L’aspetto notevole della ricerca di certe grandi società statunitensi è la capacità di mettere a frutto la collaborazione con il settore privato, spesso senza badare a spese verso l’ottenimento di un prezioso obiettivo finale. Anche quando, come in questo caso, l’applicazione commerciale appare quanto mai distante.

Cosa gli scienziati di Stanford siano quindi riusciti ad ottenere, oltre a un magnifico video virale per Internet, resta ad oggi precluso a noi “comuni” mortali. Per il semplice fatto che, come spesso avviene per simili studi scientifici dal potenziale valore d’investimento, la lettura delle loro pubblicazioni resta ad oggi nascosta dietro il (relativamente) invalicabile paywall dei portali di divulgazione scientifica, evoluzione ad accesso ristretto delle antiche, forse più democratiche riviste di scienza. Mentre spazio notevole è stato dedicato alla promozione collaterale del progetto (“Facciamo ricerca con stile” è uno slogan ricorrente) ed il futuro, sperato confronto su pista con un esecutore umano degli stessi propositi veicolari di bruciar gomma. Mancava poco facessero il nome di Ken Block!
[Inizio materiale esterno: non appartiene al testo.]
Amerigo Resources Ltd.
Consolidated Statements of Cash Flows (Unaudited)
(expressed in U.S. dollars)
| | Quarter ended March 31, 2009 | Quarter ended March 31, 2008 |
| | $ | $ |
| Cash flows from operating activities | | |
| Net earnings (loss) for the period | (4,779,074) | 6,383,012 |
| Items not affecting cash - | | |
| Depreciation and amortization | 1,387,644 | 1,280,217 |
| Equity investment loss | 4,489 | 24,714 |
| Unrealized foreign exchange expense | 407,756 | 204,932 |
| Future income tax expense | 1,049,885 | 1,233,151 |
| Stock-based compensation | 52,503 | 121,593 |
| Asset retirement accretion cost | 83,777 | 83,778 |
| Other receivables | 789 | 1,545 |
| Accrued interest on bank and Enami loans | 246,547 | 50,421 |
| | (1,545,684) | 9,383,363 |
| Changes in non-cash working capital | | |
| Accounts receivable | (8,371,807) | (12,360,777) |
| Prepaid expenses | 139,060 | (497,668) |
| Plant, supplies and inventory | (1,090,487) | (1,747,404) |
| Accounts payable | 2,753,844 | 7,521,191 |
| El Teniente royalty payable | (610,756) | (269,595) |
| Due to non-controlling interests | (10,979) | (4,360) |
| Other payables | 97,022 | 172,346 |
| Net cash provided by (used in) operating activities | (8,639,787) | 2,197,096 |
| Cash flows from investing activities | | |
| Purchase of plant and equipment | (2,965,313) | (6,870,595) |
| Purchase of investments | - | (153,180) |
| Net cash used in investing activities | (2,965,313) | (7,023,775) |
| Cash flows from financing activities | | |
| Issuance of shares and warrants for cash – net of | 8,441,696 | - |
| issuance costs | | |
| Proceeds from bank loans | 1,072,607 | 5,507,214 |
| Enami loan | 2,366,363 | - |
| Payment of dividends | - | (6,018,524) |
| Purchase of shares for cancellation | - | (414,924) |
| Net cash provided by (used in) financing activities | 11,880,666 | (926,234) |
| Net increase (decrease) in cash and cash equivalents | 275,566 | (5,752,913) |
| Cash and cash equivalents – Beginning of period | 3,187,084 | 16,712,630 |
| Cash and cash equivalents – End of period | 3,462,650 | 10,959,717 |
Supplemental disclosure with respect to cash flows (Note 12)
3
Perché d’altra parte l’avanzamento della tecnologia è solito portare, assieme a innumerevoli vantaggi, qualche ostacolo “situazionale” che occorre abituarsi ad ignorare mentre si passa oltre, verso l’ottenimento della preziosa gemma che si nasconde alla fine del Labirinto. Come fatto da Emmet “Doc” Brown, il canuto pazzoide pronto a bruciare l’asfalto pur di partire verso gli abissi crono-temporali delle epoche relativamente trascorse o future. O i costruttori ipotetici di quell’entusiasmante skateboard situato a 30 cm da terra che siamo tutti, ancora oggi, qui ad aspettare… Ma la nostra pazienza ha un limite. Stanford? Non hai niente da dire, sull’argomento?